Wait, I think you confused local storage with MongoDB
mongodb is just an extension of localstorage.
-
@accalia said in "We spin up 50 node containers" <-- WTF?! or WTF!?:
like a Dictionary<string,string> that you can use
Why do programmers keep going back to plain old key-value stores? :(
-
@dkf said in "We spin up 50 node containers" <-- WTF?! or WTF!?:
@accalia said in "We spin up 50 node containers" <-- WTF?! or WTF!?:
like a Dictionary<string,string> that you can use
Why do programmers keep going back to plain old key-value stores? :(
because we don't learn the lessons of history very well?
-
@mott555 said in "We spin up 50 node containers" <-- WTF?! or WTF!?:
NodeJS is pretty nifty but it really needs to overcome its threading limitations and provide a better way to share data between instances so it can scale in a non-WTF manner.
No, nodejs should stop being used for web applications because it's a shitty idea. Whoever use it in a web server deserve what happens.
-
@fbmac said in "We spin up 50 node containers" <-- WTF?! or WTF!?:
@mott555 said in "We spin up 50 node containers" <-- WTF?! or WTF!?:
NodeJS is pretty nifty but it really needs to overcome its threading limitations and provide a better way to share data between instances so it can scale in a non-WTF manner.
No, nodejs should stop being used for web applications because it's a shitty idea. Whoever use it in a web server deserve what happens.
I blame "full-stack" developers.
-
Haven't read the whole thing yet, but this seemed appropriate:
-
@dcon said in "We spin up 50 node containers" <-- WTF?! or WTF!?:
Haven't read the whole thing yet, but this seemed appropriate:
huh.... maybe that has something to do with our problems on AWS.
we were using docker there for everything.

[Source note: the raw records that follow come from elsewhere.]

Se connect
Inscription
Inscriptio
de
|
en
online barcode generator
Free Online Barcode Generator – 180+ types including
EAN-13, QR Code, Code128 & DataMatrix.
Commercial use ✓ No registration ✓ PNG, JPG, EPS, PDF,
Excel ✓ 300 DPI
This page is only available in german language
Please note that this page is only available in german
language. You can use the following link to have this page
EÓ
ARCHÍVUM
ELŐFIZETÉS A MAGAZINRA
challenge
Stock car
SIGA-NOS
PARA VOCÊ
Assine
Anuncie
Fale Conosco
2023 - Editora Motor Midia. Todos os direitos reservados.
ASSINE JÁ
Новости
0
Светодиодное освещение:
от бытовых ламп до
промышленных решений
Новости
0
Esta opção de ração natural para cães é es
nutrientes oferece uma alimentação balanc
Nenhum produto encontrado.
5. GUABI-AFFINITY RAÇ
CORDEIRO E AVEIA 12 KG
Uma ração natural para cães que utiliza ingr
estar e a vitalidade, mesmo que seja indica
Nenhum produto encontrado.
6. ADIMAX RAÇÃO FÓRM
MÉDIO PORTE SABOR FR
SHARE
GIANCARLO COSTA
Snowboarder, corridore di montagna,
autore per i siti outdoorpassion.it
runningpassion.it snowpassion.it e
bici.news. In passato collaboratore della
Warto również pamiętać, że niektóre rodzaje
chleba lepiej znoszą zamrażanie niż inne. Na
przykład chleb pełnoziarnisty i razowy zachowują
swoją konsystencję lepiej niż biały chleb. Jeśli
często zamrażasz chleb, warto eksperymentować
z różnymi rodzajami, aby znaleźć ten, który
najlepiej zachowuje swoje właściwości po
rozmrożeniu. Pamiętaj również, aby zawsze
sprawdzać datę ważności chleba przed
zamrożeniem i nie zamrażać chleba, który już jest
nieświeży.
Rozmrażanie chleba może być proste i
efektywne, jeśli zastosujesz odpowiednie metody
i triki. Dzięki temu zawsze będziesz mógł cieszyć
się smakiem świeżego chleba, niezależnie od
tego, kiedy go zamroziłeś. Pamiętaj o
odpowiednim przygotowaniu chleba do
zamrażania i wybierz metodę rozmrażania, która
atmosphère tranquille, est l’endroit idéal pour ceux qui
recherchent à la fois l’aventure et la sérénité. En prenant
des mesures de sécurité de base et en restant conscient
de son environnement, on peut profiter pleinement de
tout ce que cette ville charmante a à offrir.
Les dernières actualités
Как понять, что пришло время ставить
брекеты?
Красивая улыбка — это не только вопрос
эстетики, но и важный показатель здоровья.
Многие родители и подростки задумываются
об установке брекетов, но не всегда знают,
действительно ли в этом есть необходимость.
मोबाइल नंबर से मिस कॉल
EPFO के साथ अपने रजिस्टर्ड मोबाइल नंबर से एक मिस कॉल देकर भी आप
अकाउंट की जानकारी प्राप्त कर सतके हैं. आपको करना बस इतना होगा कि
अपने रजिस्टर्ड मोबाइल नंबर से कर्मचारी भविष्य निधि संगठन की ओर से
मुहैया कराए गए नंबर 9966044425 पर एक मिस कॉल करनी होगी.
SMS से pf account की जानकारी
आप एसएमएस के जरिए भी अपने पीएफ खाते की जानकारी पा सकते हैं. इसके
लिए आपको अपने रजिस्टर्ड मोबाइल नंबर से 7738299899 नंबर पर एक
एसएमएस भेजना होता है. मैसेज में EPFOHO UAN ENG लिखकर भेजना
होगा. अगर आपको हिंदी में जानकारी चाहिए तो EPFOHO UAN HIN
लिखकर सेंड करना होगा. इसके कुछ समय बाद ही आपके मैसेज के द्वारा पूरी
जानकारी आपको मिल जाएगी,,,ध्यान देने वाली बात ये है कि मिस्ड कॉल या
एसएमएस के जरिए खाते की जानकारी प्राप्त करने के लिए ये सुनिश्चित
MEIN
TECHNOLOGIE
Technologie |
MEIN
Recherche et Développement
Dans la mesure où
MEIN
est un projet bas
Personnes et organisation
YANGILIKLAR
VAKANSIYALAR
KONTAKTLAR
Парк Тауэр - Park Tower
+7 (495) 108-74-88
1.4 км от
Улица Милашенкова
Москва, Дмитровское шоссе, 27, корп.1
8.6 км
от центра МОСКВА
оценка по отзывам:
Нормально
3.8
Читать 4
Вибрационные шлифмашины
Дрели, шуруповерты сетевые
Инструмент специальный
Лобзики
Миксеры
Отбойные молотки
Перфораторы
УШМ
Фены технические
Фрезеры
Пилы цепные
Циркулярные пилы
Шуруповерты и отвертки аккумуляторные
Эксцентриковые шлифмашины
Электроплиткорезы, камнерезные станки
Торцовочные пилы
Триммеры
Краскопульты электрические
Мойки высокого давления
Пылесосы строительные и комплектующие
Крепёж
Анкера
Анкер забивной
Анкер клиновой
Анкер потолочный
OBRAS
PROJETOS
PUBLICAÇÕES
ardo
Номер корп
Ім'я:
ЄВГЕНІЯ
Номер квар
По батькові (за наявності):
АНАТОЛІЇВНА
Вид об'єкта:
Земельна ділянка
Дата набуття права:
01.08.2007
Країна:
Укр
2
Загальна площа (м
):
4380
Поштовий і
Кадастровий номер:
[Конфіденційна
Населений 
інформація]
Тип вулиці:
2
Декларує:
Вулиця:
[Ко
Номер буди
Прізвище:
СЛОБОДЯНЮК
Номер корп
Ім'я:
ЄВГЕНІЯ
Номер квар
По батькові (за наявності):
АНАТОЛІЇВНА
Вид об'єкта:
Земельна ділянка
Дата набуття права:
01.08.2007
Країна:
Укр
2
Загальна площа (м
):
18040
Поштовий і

@ben_lubar..... are we using docker on the new server or did we do the sane thing and say "screw it"?
-
@apapadimoulis said in "We spin up 50 node containers" <-- WTF?! or WTF!?:
They already demonstrated a lack of competence by choosing NodeJS, so anything beyond that is questionable.
You found something useful about NodeJS. It makes the idiots easier to identify.
-
We're going to use Docker for Windows on Service Fabric, once that goes live.
Probably.
Unless it doesn't work, in which case we can probably escape it.
But we work with a massive legacy product that we want to use as a service, so it kind of makes sense?
-
@Magus said in "We spin up 50 node containers" <-- WTF?! or WTF!?:
Unless it doesn't work, in which case we can probably escape it.
best case it fails fast and hard. worst, and most likely, case it works well enough to get into production and then it starts to fail, but subtly, in interesting ways.